● **LISTING**:
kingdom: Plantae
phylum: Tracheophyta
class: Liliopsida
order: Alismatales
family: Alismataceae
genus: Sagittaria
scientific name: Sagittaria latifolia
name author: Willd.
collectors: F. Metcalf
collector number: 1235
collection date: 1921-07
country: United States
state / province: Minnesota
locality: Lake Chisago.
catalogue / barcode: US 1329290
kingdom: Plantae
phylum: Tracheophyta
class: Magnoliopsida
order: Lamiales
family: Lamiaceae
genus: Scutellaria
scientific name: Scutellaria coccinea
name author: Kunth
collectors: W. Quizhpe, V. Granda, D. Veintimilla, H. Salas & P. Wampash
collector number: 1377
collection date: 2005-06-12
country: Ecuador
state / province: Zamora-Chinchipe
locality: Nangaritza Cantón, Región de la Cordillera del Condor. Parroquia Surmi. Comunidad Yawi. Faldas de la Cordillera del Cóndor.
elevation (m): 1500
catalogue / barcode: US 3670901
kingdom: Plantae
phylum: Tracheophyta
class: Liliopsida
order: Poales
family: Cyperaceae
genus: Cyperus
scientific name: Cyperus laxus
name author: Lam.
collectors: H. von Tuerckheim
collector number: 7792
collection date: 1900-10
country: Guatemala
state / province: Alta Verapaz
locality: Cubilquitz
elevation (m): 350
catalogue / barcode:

● **TASK STATEMENT**: Repeat every line of the items above word for word, keeping them in the same order.

● **SOLUTION TO THIS EXERCISE**:
kingdom: Plantae
phylum: Tracheophyta
class: Liliopsida
order: Alismatales
family: Alismataceae
genus: Sagittaria
scientific name: Sagittaria latifolia
name author: Willd.
collectors: F. Metcalf
collector number: 1235
collection date: 1921-07
country: United States
state / province: Minnesota
locality: Lake Chisago.
catalogue / barcode: US 1329290
kingdom: Plantae
phylum: Tracheophyta
class: Magnoliopsida
order: Lamiales
family: Lamiaceae
genus: Scutellaria
scientific name: Scutellaria coccinea
name author: Kunth
collectors: W. Quizhpe, V. Granda, D. Veintimilla, H. Salas & P. Wampash
collector number: 1377
collection date: 2005-06-12
country: Ecuador
state / province: Zamora-Chinchipe
locality: Nangaritza Cantón, Región de la Cordillera del Condor. Parroquia Surmi. Comunidad Yawi. Faldas de la Cordillera del Cóndor.
elevation (m): 1500
catalogue / barcode: US 3670901
kingdom: Plantae
phylum: Tracheophyta
class: Liliopsida
order: Poales
family: Cyperaceae
genus: Cyperus
scientific name: Cyperus laxus
name author: Lam.
collectors: H. von Tuerckheim
collector number: 7792
collection date: 1900-10
country: Guatemala
state / province: Alta Verapaz
locality: Cubilquitz
elevation (m): 350
catalogue / barcode:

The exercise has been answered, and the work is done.